#### [Extrait à lire]
_____
La course au large, laboratoire de la transition énergétique maritime
La course au large, à l’instar de la Formule 1 pour l’automobile, s’affirme comme un terrain d’expérimentation pour de nouvelles technologies. Ces innovations, principalement développées pour les voiliers, commencent à intéresser le secteur du transport maritime, traditionnellement tourné vers des pratiques moins durables.
Avec 90 % des marchandises mondiales transportées par mer, le secteur maritime est responsable de plus d’une gigatonne de CO₂ par an, représentant près de 3 % des émissions mondiales. L’Organisation maritime internationale a fixé un objectif de neutralité carbone pour 2050, mettant ainsi les armateurs sous pression pour adopter des solutions plus écologiques.
Des projets innovants émergent, tels que l’utilisation d’ailes de kite pour tracter des tankers. En 2012, Roland Jourdain a fondé Kaïros, un bureau d’études spécialisé dans les matériaux composites et biocomposites, et a mis à l’eau le catamaran We Explore, conçu à 50 % en fibre de lin, une alternative verte au carbone.
Ces initiatives témoignent d’une volonté croissante de réduire l’empreinte carbone du transport maritime, tout en s’inspirant des avancées techniques issues de la course au large.
_____
#### [Données enregistrées]
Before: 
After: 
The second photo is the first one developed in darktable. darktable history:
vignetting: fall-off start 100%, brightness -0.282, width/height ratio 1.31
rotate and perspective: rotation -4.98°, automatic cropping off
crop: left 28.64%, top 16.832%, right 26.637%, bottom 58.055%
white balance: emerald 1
_____
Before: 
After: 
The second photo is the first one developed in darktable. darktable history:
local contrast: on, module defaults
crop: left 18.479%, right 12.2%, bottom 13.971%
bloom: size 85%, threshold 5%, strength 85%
_____
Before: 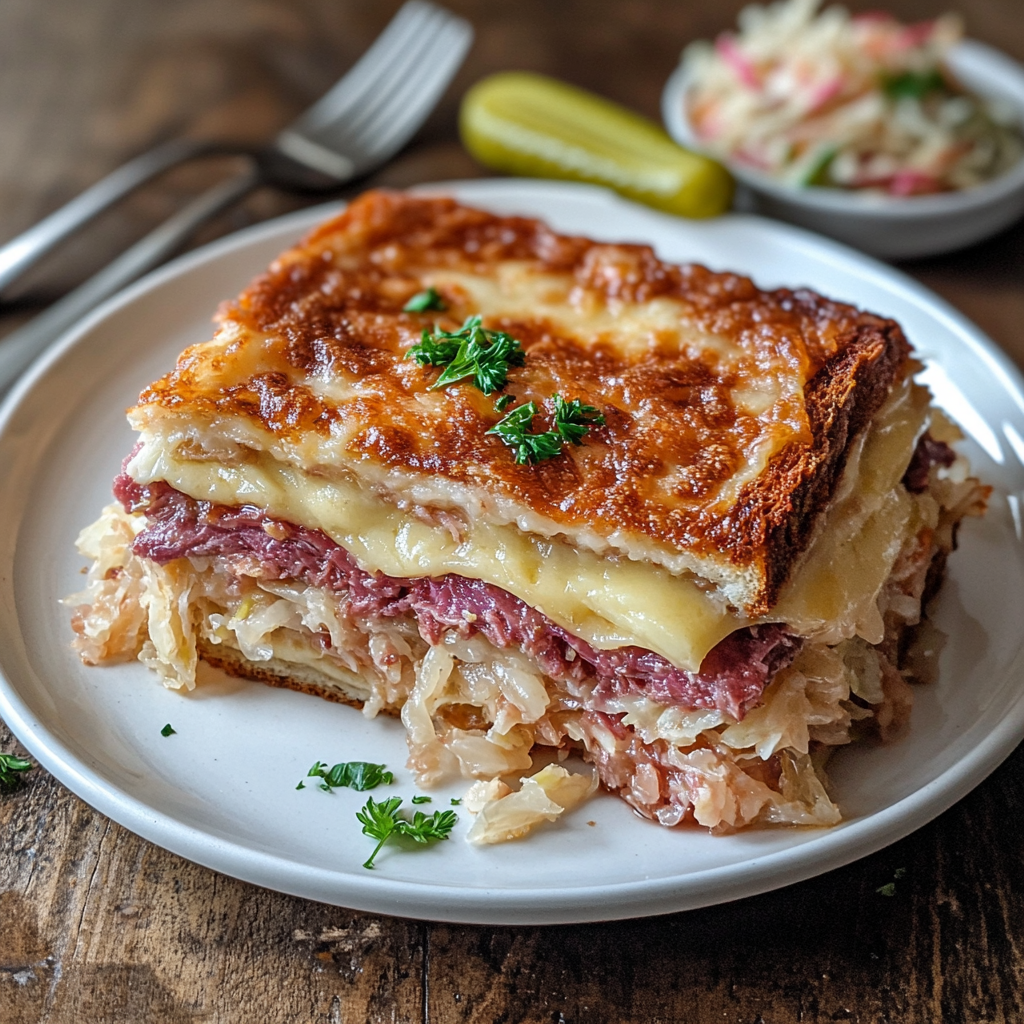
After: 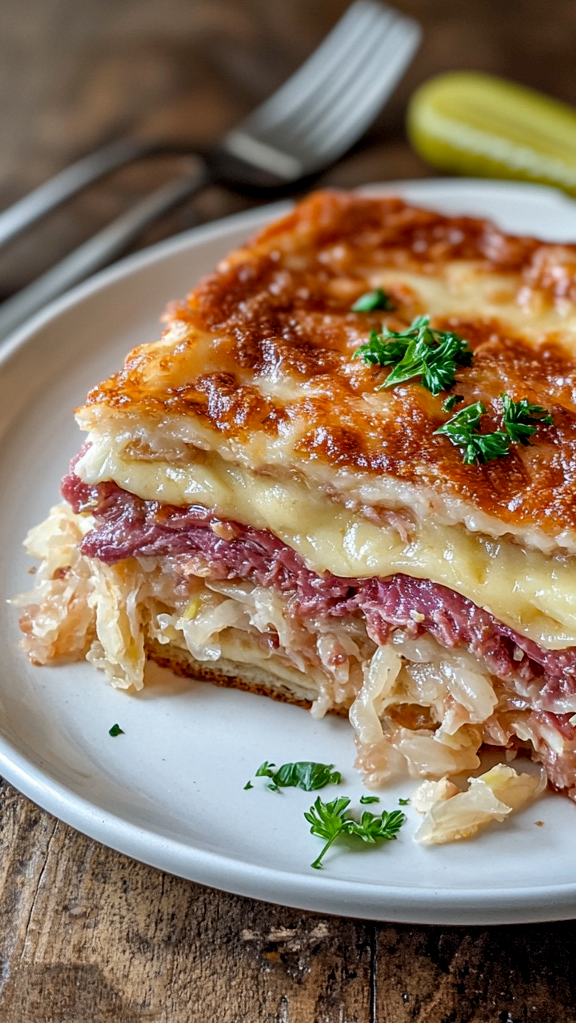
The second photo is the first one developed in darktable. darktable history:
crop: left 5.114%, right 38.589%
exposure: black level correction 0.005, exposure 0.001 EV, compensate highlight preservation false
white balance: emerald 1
_____
#### [À compléter]
(A) Traduisez en anglais cette phrase de l'extrait sur la course au large : « L’Organisation maritime internationale a fixé un objectif de neutralité carbone pour 2050, mettant ainsi les armateurs sous pression pour adopter des solutions plus écologiques. »
(B) Reproduisez tel quel le passage de l'extrait sur la course au large qui va de « Avec 90 % des » jusqu'à « verte au carbone. ».

#### [Corrigés par tâche]
(A) The International Maritime Organization has set a carbon neutrality target for 2050, thus putting shipowners under pressure to adopt more environmentally friendly solutions.

(B)
Avec 90 % des marchandises mondiales transportées par mer, le secteur maritime est responsable de plus d’une gigatonne de CO₂ par an, représentant près de 3 % des émissions mondiales. L’Organisation maritime internationale a fixé un objectif de neutralité carbone pour 2050, mettant ainsi les armateurs sous pression pour adopter des solutions plus écologiques.
Des projets innovants émergent, tels que l’utilisation d’ailes de kite pour tracter des tankers. En 2012, Roland Jourdain a fondé Kaïros, un bureau d’études spécialisé dans les matériaux composites et biocomposites, et a mis à l’eau le catamaran We Explore, conçu à 50 % en fibre de lin, une alternative verte au carbone.